After targeting Google last week, the Federal Trade Commission has now begun investigating real-time short messaging service Twitter’s business practices, Business Insider reported on Thursday.
At this point in time, the details of the investigations are sketchy but it seems that a case is being made for the way Twitter deals with the companies building applications and services for its platform.
(Image credit : Webpronews.com)
Additionally, Business Insider reports that ” Twitter will soon create a site to ‘offer up as much information as possible to developers and partners.’
BI assumes that the two pieces of news are related, and it’s hard to argue at this point. It’s not that it looks suspicious on Twitter’s part, but maybe it’s better to be proactive in this regard than wait for a lawsuit, fine or whatever the FTC might slap down.
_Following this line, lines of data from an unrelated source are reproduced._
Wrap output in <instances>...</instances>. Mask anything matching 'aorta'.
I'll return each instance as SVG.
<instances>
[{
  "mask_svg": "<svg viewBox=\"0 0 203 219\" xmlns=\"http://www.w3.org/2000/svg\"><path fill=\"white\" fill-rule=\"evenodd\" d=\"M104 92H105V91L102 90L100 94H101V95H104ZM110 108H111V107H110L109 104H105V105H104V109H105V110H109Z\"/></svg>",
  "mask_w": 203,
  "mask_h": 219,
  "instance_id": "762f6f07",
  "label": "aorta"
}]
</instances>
Zdnet comments, ” At this point, it’s unclear as to why the FTC would be looking behind the scenes at Twitter. One of the more likely explanations would probably have something to do with the fact that Twitter has been cracking down on support for third-party client apps for its platform. Twitter has made it known publicly that it wants these third-party apps gone. (Maybe San Francisco-based company said it more politely, but that’s the gist.)
One way Twitter has gone about this publicly is buying these clients out, such as Tweetie last year and TweetDeck this year. However, now there is speculation that Twitter might be acting more aggressively than we thought. That’s possibly where and why the FTC has stepped in.
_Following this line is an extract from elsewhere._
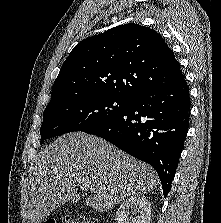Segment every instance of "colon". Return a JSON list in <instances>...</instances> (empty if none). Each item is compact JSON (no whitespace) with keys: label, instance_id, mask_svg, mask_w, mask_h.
<instances>
[{"label":"colon","instance_id":"5ec220e1","mask_svg":"<svg viewBox=\"0 0 221 223\" xmlns=\"http://www.w3.org/2000/svg\"><path fill=\"white\" fill-rule=\"evenodd\" d=\"M67 223H99L96 219L90 218H78L75 220H66ZM45 223H63L62 221H58L56 219H48Z\"/></svg>","mask_w":221,"mask_h":223}]
</instances>
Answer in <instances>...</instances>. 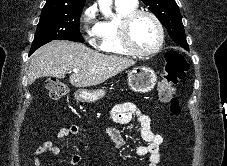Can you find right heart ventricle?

Puzzling over the FTC’s move Techland Time posted, “Given that Twitter is in competition with Facebook, LinkedIn, Tumblr and a number of other social networking services, including the recently announced Google+, one has to wonder why the FTC is targeting the network which is used by less than ten percent of Americans.”
Speculating behind the reason for the investigation Techland Time said, “It may be the influence of Columbia University Law School professor Tim Wu, an ardent supporter of Internet regulation who is best known for coining the term ‘net neutrality’. Wu joined the FTC in February as Senior Adviser.”
In November, 2010, Wu published an op-ed in the Wall Street Journal titled In the Grip of the New Monopolists in which he listed Facebook, Amazon, Skype,Twitter, Apple, eBay and Google as potential monopolists.
In this article he laments what he sees as lax enforcement of the Sherman Act and said that unfortunately “today we don’t have the heart to euthanise a healthy firm like Facebook just because it’s huge and happens to know more about us than the IRS.”
Today’s announcement makes Twitter the third company on Wu’s list of “monopolists” to face an investigation since he joined the FTC. An investigation of Apple was announced earlier this year, and Google disclosed it was being investigated last week.